Most teams don’t choose between Terraform and Serverless Framework—they use both. Terraform excels at foundational infrastructure (VPCs, RDS, IAM), while Serverless Framework handles Lambda functions and their event sources with less boilerplate.
The challenge? These tools don’t talk to each other natively. Serverless Framework compiles to CloudFormation and can reference CloudFormation outputs, but it has no built-in support for Terraform state.
This guide shows you how to bridge the gap using AWS SSM Parameter Store—the cleanest, most scalable approach to sharing configuration between tools.

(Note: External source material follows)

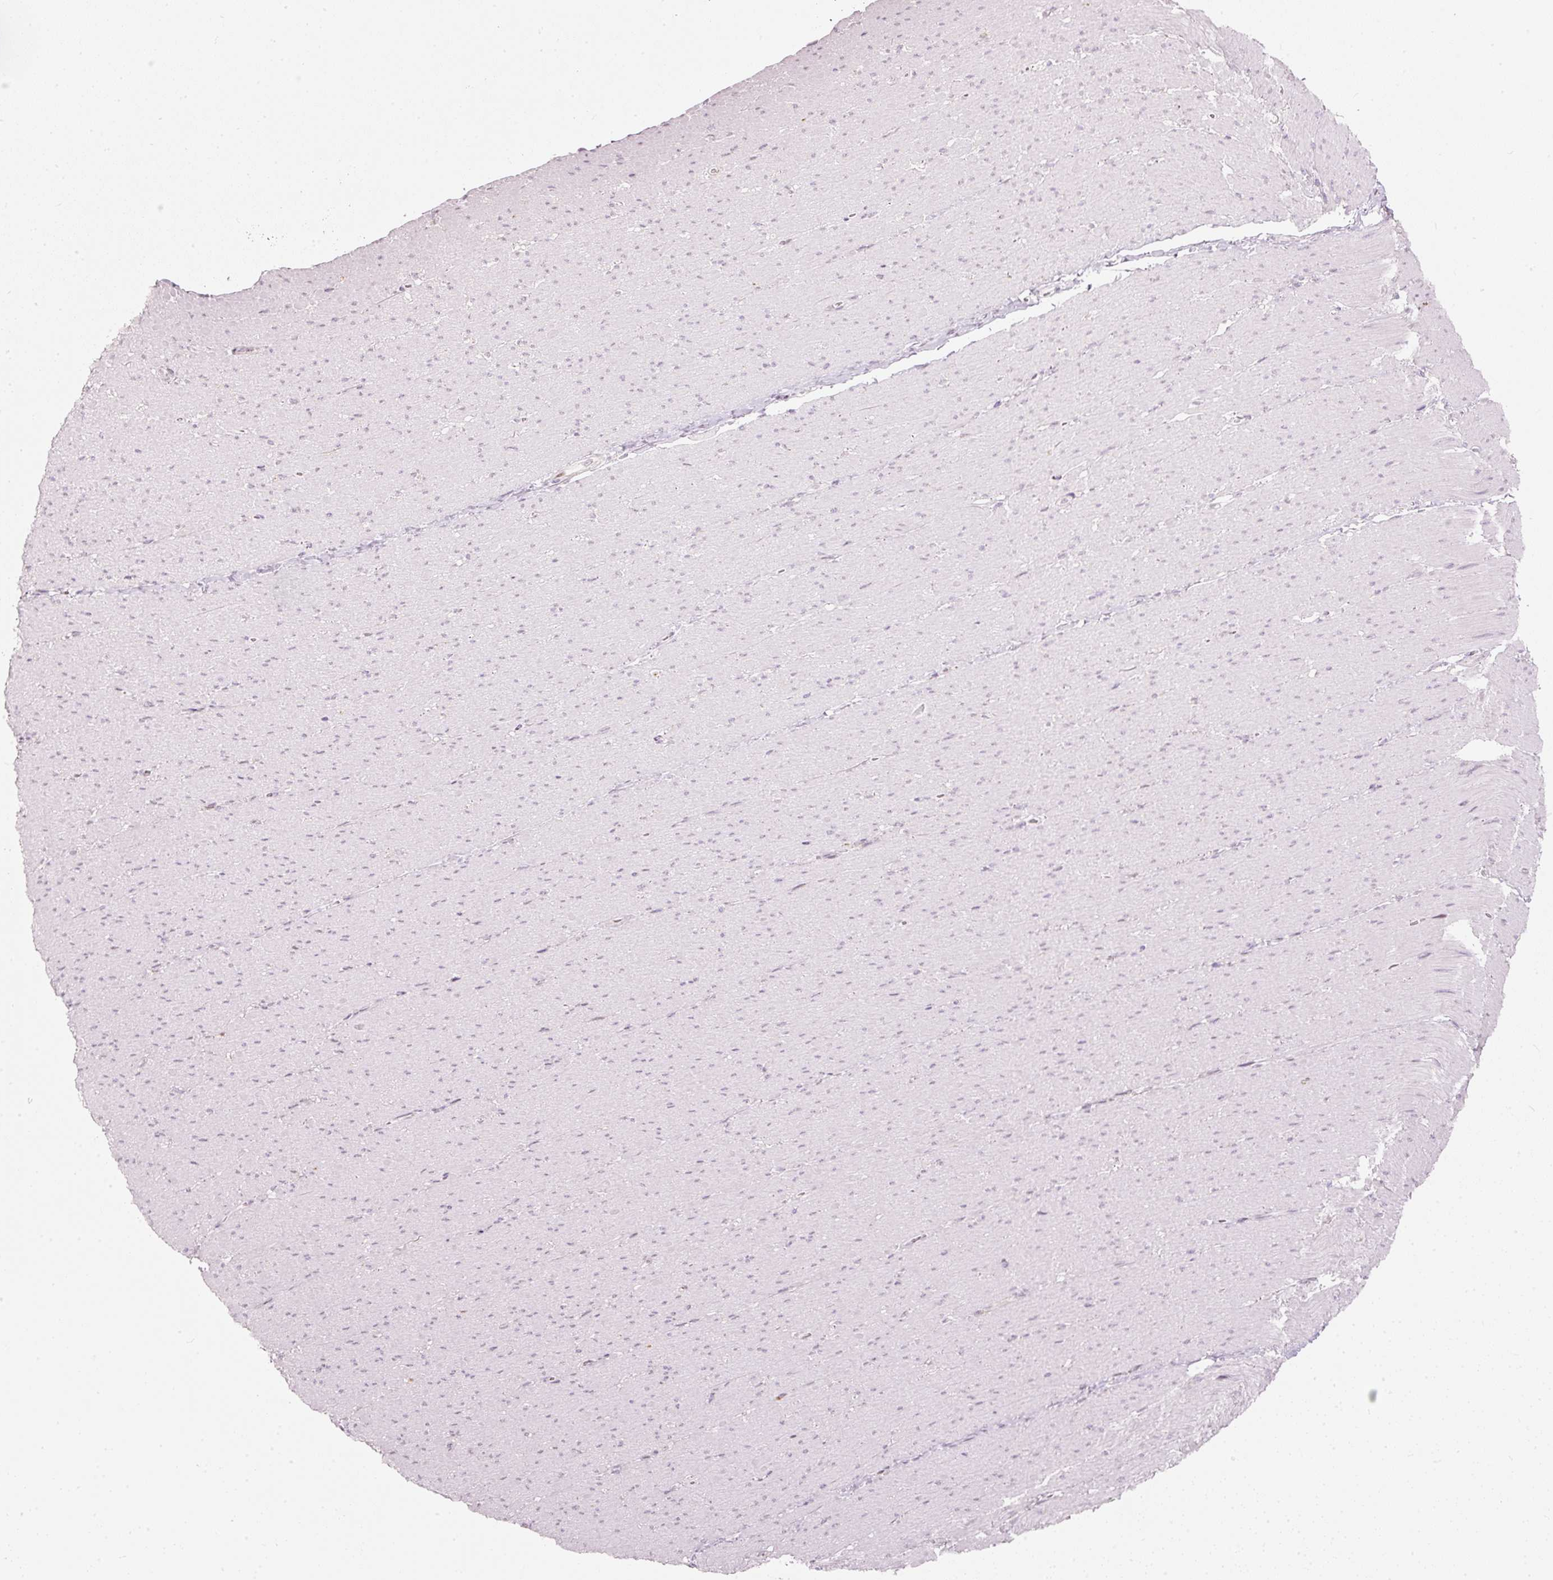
{"staining": {"intensity": "weak", "quantity": "<25%", "location": "nuclear"}, "tissue": "smooth muscle", "cell_type": "Smooth muscle cells", "image_type": "normal", "snomed": [{"axis": "morphology", "description": "Normal tissue, NOS"}, {"axis": "topography", "description": "Smooth muscle"}, {"axis": "topography", "description": "Rectum"}], "caption": "Human smooth muscle stained for a protein using immunohistochemistry reveals no expression in smooth muscle cells.", "gene": "RNF39", "patient": {"sex": "male", "age": 53}}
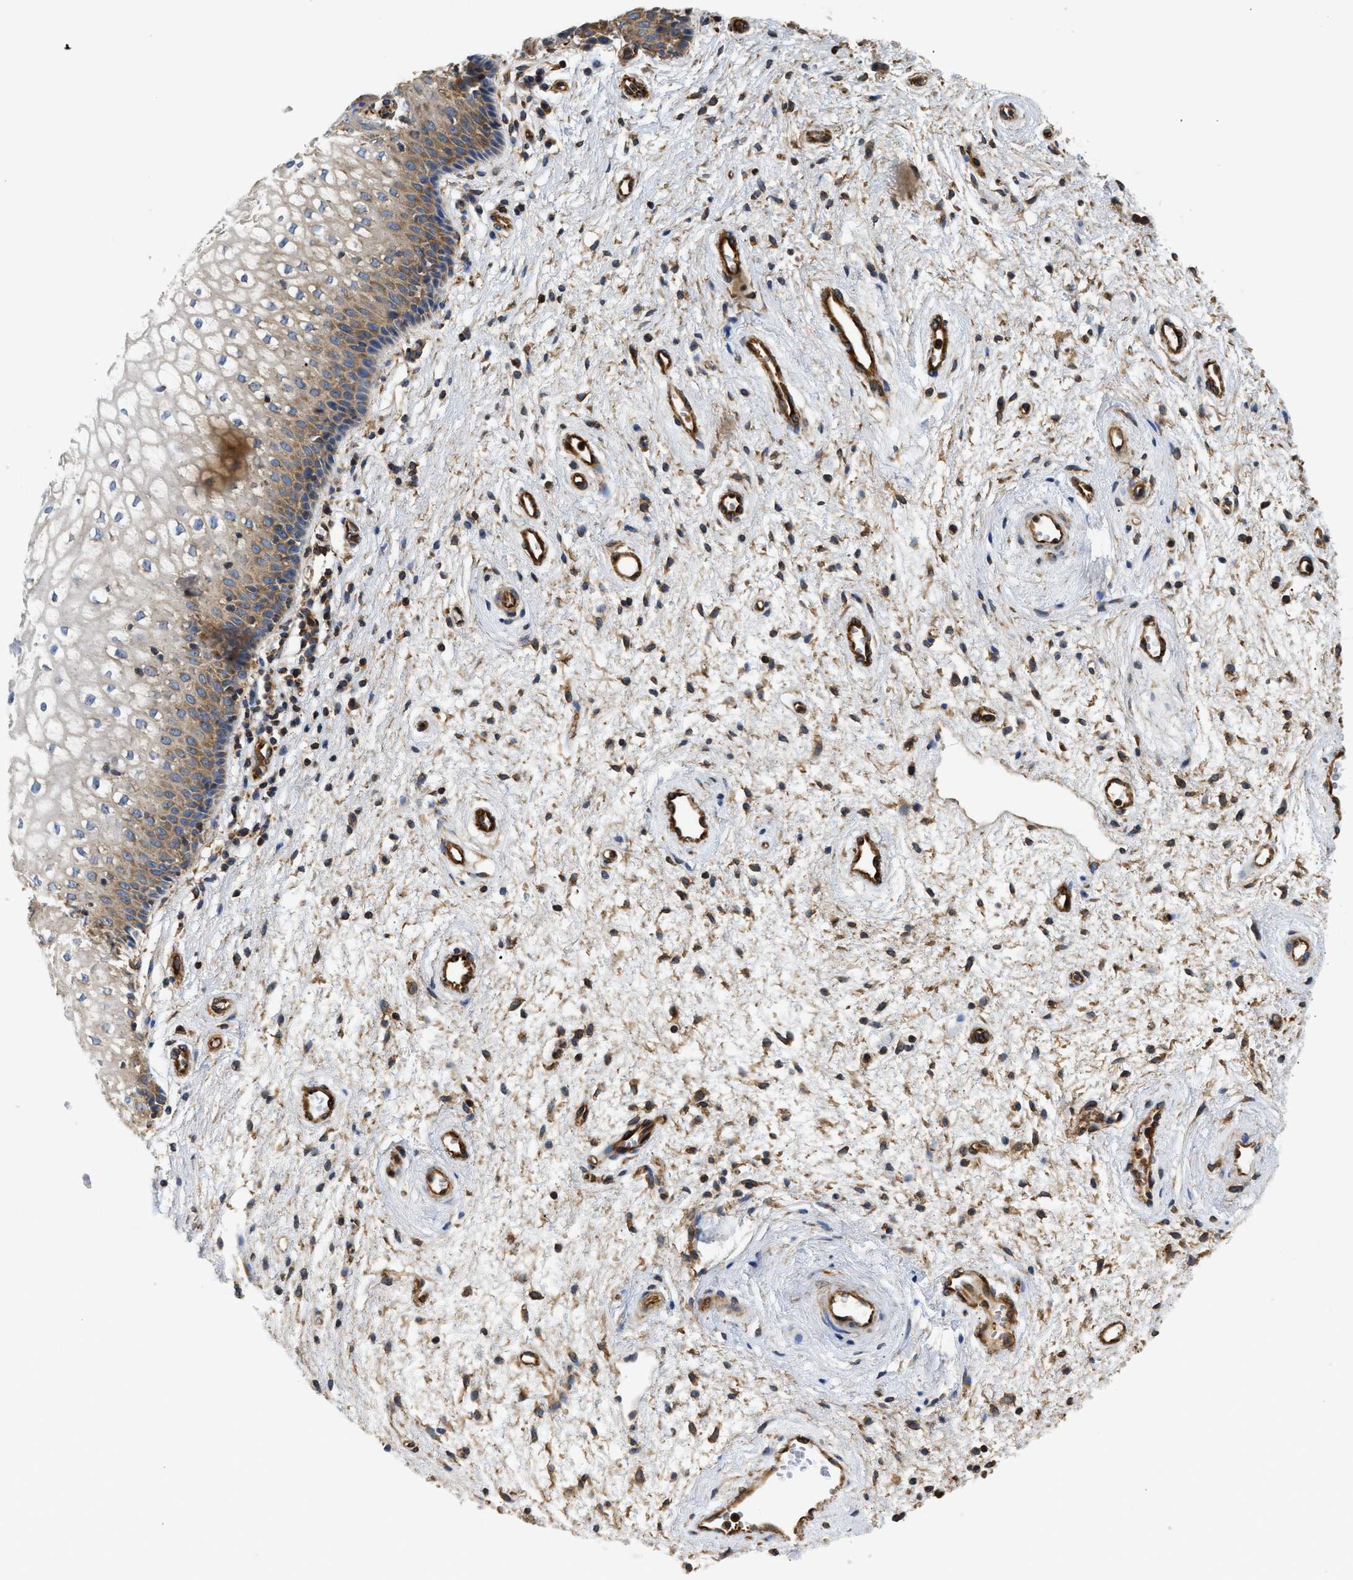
{"staining": {"intensity": "moderate", "quantity": "<25%", "location": "cytoplasmic/membranous"}, "tissue": "vagina", "cell_type": "Squamous epithelial cells", "image_type": "normal", "snomed": [{"axis": "morphology", "description": "Normal tissue, NOS"}, {"axis": "topography", "description": "Vagina"}], "caption": "A low amount of moderate cytoplasmic/membranous expression is seen in about <25% of squamous epithelial cells in normal vagina. (Stains: DAB (3,3'-diaminobenzidine) in brown, nuclei in blue, Microscopy: brightfield microscopy at high magnification).", "gene": "SAMD9L", "patient": {"sex": "female", "age": 34}}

Before diving into integration patterns, let’s clarify when each tool shines:
| Resource Type | Why Terraform |
|---|---|
| VPCs, Subnets, Security Groups | Rarely changes, referenced by many services |
| RDS, ElastiCache, OpenSearch | Stateful, long-lived resources |
| IAM Roles and Policies | Shared across multiple applications |
| S3 Buckets (shared) | Referenced by multiple Lambda functions |
| Route53, ACM Certificates | Infrastructure-level DNS and TLS |
| Resource Type | Why Serverless |
|---|---|
| Lambda Functions | Native packaging, layers, deployment |
| API Gateway | Tightly coupled to Lambda definitions |
| DynamoDB (app-specific) | Deployed alongside the app that uses it |
| SQS/SNS (app-specific) | Event sources for Lambda triggers |
| Step Functions | Orchestrates Lambda functions |
Shared, long-lived infrastructure → Terraform Application-specific, frequently deployed → Serverless Framework
SSM Parameter Store is the glue between Terraform and Serverless Framework:
| Alternative | Problem |
|---|---|
| Hardcoded values | Drift, duplication, manual updates |
| Environment variables | Still need a source of truth |
| CloudFormation exports | Serverless can use these, but Terraform can’t write to them |
| Terraform remote state | Serverless Framework can’t read it natively |
| SSM Parameter Store | Both tools have native support |
SSM is:
# terraform/main.tf
# Create a VPC
module "vpc" {
source = "terraform-aws-modules/vpc/aws"
version = "5.0.0"
name = "production-vpc"
cidr = "10.0.0.0/16"
azs = ["us-east-1a", "us-east-1b", "us-east-1c"]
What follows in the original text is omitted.